Madame la présidente, monsieur le ministre, mes chers collègues, l'adoption, c'est le parcours du combattant ! Tous les couples concernés vous le diront.
Pourquoi est-ce si compliqué ? Pourquoi est-ce si long ? Pourquoi y a-t-il si peu d'enfants français adoptables ?
Cette proposition de loi tente d'apporter quelques réponses à ces questions simples, mais pourtant essentielles pour l'équilibre et l'avenir des enfants adoptés.
Il me semble, néanmoins, que le texte qui nous est proposé aurait dû, compte tenu des réalités du terrain, être plus ambitieux.
Mon expérience de quatre ans à la tête d'une commission d'agrément en vue d'adoption et de membre d'un conseil de famille m'a donné l'occasion de m'intéresser de très près à ces questions d'adoption.
Ceux qui ont exercé ces responsabilités savent à quel point l'on sort perplexe et bouleversé de ces réunions mensuelles : elles mettent en perspective sa propre parentalité, font réfléchir à la détresse des couples en désir d'enfant et obligent à se poser la question de l'intérêt supérieur de l'enfant.
Pourquoi l'adoption est-elle si compliquée ?
Découvrir que son couple est stérile, en détecter le responsable, tenter des procréations médicalement assistées et constater, au bout du compte, qu'il faut faire le deuil de l'enfant biologique est un parcours long et difficile. Entre le moment où un couple éprouve son premier désir d'enfant et celui où il envisage enfin l'adoption, où il se sent enfin prêt, il s'est écoulé des mois, des années.
Le temps nécessaire à l'instruction du dossier, à son propre mûrissement, semble alors interminable. Le délai de neuf mois entre la date de confirmation de la demande et celui de la délivrance de l'agrément prévu par la loi me semble tout à fait raisonnable. N'est-il pas celui de la gestation ?
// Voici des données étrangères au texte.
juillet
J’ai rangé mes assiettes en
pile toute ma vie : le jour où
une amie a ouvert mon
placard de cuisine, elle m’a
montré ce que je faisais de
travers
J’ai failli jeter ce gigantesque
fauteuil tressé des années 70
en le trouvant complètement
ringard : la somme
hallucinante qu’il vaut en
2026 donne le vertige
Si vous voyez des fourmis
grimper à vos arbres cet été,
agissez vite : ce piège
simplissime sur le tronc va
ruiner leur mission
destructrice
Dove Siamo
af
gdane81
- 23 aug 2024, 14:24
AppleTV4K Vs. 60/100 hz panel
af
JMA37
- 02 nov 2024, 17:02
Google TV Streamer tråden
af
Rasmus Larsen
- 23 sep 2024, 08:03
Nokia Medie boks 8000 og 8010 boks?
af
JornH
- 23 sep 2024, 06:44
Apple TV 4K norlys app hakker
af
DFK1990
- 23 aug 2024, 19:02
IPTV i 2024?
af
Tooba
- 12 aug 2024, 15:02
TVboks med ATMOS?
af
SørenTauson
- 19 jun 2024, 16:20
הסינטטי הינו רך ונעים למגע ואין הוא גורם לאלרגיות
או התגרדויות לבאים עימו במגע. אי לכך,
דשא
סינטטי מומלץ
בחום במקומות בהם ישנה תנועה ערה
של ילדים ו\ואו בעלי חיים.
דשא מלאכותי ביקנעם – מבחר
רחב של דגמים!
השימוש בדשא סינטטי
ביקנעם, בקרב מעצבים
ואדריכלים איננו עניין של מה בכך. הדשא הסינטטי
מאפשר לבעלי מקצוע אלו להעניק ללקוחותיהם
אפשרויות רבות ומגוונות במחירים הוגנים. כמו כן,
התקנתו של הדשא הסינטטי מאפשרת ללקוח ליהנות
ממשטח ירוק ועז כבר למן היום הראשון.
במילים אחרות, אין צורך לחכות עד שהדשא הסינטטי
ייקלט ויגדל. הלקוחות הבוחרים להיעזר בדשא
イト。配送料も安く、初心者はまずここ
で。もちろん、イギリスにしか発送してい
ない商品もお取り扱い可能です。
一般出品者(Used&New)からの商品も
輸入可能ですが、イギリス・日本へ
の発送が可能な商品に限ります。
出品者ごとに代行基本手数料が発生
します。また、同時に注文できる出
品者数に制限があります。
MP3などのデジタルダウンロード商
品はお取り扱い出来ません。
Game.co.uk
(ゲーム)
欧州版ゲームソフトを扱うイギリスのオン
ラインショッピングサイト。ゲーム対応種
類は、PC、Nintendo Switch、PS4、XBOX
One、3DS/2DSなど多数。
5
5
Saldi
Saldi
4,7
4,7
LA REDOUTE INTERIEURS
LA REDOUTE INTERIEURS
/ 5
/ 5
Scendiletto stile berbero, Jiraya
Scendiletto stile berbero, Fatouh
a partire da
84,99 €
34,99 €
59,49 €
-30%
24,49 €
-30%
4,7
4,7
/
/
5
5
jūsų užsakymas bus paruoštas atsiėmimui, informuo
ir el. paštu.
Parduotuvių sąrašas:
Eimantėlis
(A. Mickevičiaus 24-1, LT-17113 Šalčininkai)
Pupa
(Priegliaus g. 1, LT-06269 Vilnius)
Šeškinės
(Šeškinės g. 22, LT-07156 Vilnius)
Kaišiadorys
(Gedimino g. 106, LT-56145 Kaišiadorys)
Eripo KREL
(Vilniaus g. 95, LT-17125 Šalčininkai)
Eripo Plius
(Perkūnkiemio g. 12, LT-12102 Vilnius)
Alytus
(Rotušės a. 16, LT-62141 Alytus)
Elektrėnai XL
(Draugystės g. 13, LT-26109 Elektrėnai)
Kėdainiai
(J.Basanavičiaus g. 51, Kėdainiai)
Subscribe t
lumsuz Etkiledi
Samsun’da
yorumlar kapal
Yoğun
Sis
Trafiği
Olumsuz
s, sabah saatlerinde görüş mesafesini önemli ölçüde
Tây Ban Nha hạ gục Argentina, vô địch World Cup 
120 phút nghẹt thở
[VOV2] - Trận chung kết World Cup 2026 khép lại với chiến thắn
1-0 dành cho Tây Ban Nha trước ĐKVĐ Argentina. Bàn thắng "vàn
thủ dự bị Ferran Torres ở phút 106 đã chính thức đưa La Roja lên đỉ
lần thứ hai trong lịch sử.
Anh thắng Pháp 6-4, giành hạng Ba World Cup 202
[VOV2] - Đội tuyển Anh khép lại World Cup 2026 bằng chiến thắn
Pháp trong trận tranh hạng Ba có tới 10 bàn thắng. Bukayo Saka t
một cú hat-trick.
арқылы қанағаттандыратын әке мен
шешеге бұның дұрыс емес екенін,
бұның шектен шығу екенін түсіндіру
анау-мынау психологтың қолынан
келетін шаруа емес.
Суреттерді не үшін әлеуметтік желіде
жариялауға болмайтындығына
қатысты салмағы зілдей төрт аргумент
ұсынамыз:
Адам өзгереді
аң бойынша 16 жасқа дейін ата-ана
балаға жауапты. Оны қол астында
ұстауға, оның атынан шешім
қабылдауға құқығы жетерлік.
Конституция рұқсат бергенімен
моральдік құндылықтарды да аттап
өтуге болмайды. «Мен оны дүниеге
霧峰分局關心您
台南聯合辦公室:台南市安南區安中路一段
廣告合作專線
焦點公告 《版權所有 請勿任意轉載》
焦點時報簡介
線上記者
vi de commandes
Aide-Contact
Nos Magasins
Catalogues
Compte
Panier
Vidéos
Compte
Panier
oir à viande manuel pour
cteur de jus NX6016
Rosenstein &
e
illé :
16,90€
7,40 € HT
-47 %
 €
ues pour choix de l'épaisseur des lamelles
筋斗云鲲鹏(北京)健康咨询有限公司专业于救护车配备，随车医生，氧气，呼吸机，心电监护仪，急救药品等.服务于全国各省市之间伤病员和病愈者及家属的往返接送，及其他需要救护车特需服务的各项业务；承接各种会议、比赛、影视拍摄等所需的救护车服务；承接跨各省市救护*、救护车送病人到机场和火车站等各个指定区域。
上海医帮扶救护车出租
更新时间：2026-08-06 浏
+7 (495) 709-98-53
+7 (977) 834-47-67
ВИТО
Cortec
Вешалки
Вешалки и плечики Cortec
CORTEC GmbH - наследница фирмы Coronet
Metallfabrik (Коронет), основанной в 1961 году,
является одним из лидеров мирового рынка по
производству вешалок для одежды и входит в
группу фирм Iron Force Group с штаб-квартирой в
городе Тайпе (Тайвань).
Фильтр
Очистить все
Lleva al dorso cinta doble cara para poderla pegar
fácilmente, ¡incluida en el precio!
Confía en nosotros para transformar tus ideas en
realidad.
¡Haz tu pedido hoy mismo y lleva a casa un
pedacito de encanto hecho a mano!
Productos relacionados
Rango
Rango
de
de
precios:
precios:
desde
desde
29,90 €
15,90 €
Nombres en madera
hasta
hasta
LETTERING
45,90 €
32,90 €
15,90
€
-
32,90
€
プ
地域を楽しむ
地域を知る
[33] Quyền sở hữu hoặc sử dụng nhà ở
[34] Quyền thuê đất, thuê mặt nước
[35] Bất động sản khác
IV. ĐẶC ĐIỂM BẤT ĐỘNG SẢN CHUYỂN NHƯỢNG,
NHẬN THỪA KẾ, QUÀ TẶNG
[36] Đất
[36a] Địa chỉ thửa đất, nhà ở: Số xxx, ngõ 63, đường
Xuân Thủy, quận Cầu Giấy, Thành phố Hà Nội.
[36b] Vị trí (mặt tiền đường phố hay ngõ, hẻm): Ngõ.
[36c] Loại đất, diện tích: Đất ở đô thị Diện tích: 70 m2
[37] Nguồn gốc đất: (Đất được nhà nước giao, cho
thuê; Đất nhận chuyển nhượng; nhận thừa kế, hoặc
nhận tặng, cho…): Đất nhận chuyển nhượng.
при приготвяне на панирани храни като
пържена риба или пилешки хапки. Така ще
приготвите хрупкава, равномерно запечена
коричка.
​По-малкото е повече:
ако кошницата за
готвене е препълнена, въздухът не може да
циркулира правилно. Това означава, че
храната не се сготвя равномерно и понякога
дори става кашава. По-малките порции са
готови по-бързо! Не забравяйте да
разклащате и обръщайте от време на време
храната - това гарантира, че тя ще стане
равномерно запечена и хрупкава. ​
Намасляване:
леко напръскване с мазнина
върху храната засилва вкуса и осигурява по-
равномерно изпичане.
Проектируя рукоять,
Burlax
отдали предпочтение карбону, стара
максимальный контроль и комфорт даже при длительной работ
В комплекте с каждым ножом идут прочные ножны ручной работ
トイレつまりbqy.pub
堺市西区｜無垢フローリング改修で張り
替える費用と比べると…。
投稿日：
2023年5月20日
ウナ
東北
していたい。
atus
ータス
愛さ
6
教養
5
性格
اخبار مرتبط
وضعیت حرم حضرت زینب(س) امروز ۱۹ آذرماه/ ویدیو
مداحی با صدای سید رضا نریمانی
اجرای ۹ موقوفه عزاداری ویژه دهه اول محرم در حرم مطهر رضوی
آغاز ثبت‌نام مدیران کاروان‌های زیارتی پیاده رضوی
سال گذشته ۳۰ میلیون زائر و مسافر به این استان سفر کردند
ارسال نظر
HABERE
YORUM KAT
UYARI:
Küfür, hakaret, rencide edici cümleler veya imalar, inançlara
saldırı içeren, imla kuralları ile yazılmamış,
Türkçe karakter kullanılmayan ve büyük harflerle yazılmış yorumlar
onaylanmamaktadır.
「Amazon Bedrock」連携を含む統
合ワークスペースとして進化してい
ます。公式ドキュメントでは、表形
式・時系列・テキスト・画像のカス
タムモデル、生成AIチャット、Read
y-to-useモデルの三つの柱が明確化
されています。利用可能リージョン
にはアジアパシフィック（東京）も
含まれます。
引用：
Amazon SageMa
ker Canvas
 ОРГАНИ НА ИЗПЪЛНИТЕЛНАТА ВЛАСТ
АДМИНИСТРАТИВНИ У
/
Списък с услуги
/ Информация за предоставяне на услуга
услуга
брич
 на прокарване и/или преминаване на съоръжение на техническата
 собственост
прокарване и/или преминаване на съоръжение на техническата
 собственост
En revanche, il me semble que nous n'avons pas le droit de déroger à cette règle en allongeant le délai ! Cette limite doit être absolue. C'est pourquoi j'ai déposé un amendement tendant à prévoir que, au-delà de ces neufs mois, l'agrément serait tacitement accordé. Cela obligera, bien sûr, les services des conseils généraux à être très rigoureux dans la gestion des enquêtes, mais cela donnera également confiance aux requérants dans l'attention que leurs portent les services.
Les commissions d'agrément en vue d'adoption sont très souvent confrontées à des demandes étonnantes, en particulier à certaines provenant de couples relativement âgés. La loi ne prévoit aucune limite d'âge pour l'agrément. L'intérêt supérieur de l'enfant est-il respecté lorsqu'on lui donne des parents qui pourraient être ses grands-parents ?
Les conditions d'adoption devraient établir un écart d'âge maximal, acceptable, entre l'adopté et l'adoptant ou un âge limite à partir duquel l'adoption ne serait plus possible. J'ai déposé un amendement en ce sens.
L'harmonisation de la forme et du contenu de l'agrément sur l'ensemble du territoire national rendra plus compréhensibles et plus équitables les décisions d'agrément pour les candidats. Elles seront plus claires pour les services d'adoption des pays d'origine des enfants étrangers.
Pourquoi l'adoption est-elle si longue ?
Deux cas de figure se présentent : adoption nationale ou adoption internationale.
Dans la première hypothèse, un couple, encore jeune, souhaite adopter un pupille de l'Etat et décide d'attendre. Compte tenu du nombre très réduit de pupilles de l'Etat, les délais sont très longs, rarement en dessous de deux ans, voire souvent bien plus longs.
Se pose alors la question de savoir pourquoi il y a en France si peu d'enfants adoptables ?
C'est le moment d'évoquer la politique que nous menons, depuis plusieurs années, qui consiste à privilégier les liens du sang au détriment des liens affectifs.
Un directeur de maison d'enfants à caractère social m'a fait part, la semaine dernière, du cas suivant. Oriane a dix ans. Elle vit dans un établissement du Rhône, après avoir vécu dans des familles d'accueil depuis sa naissance. Elle voit sa maman, prostituée à Toulouse, une fois par an et fait le voyage en voiture, accompagnée d'une éducatrice et d'une assistante sociale. Elle reste près de sa mère environ une heure et demie et repart après quelques câlins, sans avoir rien échangé.